··· TEXTO DE LEITURA

Mitologia por Hollywood

Por Luiz Joaquim | 10.08.2018 (sexta-feira)

-publicado originalmente em 14 de maio de 2004 no jornal Folha de Pernambuco

Não há nada que se possa falar sobre Tróia (Troy, EUA, 2004), que suje sua aparência. Em parte pelos 200 milhões de dólares que o diretor alemão Wolfgang Petersen (de Mar em Fúria) teve disponível para criar imagens digitais a partir do épico A Ilíada, de Homero; e em parte pela estrela que protagoniza a produção. Seu nome é Brad Pitt e o ator dá à aparência de seu personagem, Aquiles, um coquetel de caras, bocas e cabeleira milimetricamente jogadas contra o vento, além de todo o esplendor corpóreo que um inchaço esteroidal pode proporcionar. Se no sentido ‘aparência’ o filme passa pelo crivo do padrão hollywoodiano, no quesito ‘consistência’ (histórica e cinematográfica), a produção é questionável pelo modo com o qual reduz tudo à doses cavalares de testosterona e cenas de amor ocas.

Troia, o filme, traz, por trás de si, um apurado trabalho de computação gráfica que transforma mil figurantes em 50 mil, e proporciona impressionantes falsas tomadas aéreas sobre paisagens que não existem. O mesmo pode se dizer, sem tirar nem por, de filmes como O Senhor dos Anéis ou O Gladiador, mas ambos guardavam em si um equilíbrio dramático substancial que está ausente em Tróia. Caída sua maquiagem digital, o filme revela-se de personalidade fraca. Aqui nenhuma paixão parece desmedida, nenhuma ação soa mitológica, e nenhuma tragédia sugere que vá reverberar pela eternidade, como tanto aspiram os personagens no filme.

······
··· ENTRADAS

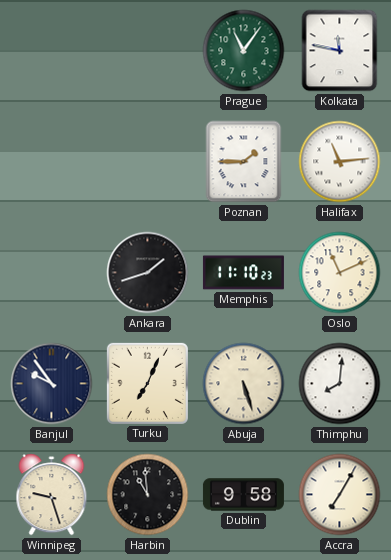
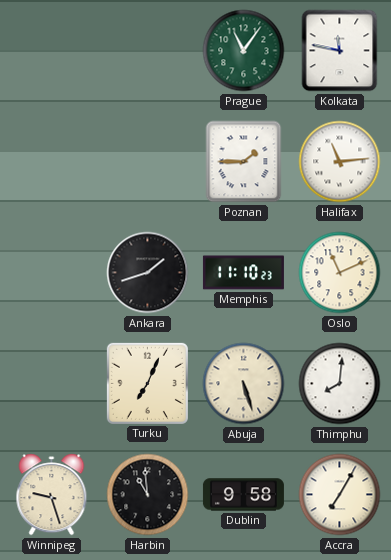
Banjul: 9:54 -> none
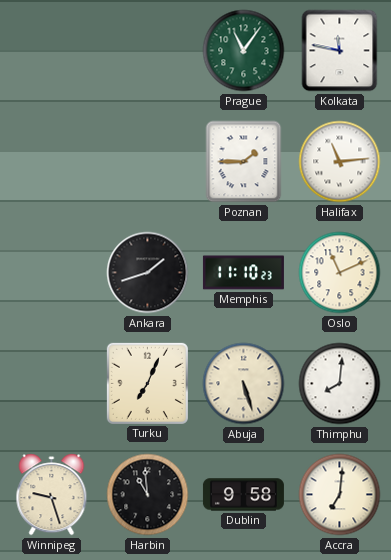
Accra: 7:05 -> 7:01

······
··· ENTRADAS

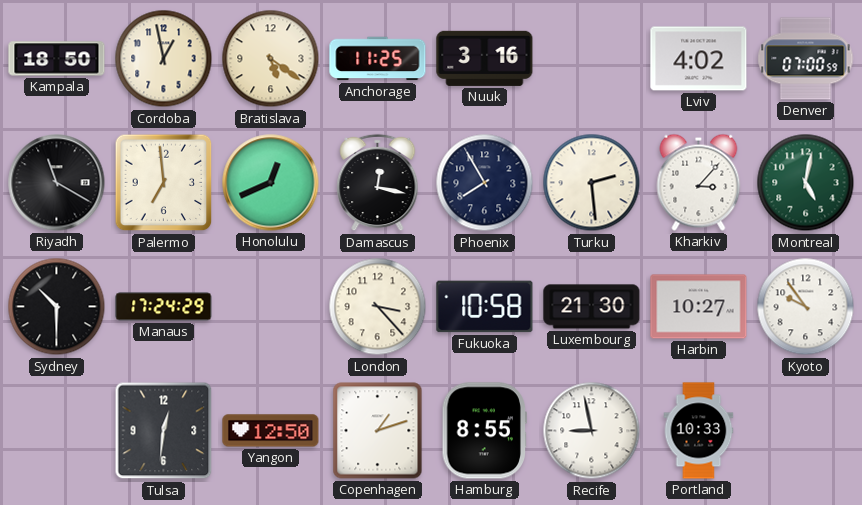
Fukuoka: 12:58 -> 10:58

······

__TAREFAS A REALIZAR__.
1 - Passe para o inglês esta frase da crítica: "Caída sua maquiagem digital, o filme revela-se de personalidade fraca."
2 - Reproduza palavra por palavra o trecho da crítica que começa em "-publicado originalmente em" e termina depois de "de amor ocas.".
Baseie-se somente na crítica para responder.

__RESPOSTAS__.
1 - With its digital makeup stripped away, the film reveals itself to have a weak personality.

2 -
-publicado originalmente em 14 de maio de 2004 no jornal Folha de Pernambuco

Não há nada que se possa falar sobre Tróia (Troy, EUA, 2004), que suje sua aparência. Em parte pelos 200 milhões de dólares que o diretor alemão Wolfgang Petersen (de Mar em Fúria) teve disponível para criar imagens digitais a partir do épico A Ilíada, de Homero; e em parte pela estrela que protagoniza a produção. Seu nome é Brad Pitt e o ator dá à aparência de seu personagem, Aquiles, um coquetel de caras, bocas e cabeleira milimetricamente jogadas contra o vento, além de todo o esplendor corpóreo que um inchaço esteroidal pode proporcionar. Se no sentido ‘aparência’ o filme passa pelo crivo do padrão hollywoodiano, no quesito ‘consistência’ (histórica e cinematográfica), a produção é questionável pelo modo com o qual reduz tudo à doses cavalares de testosterona e cenas de amor ocas.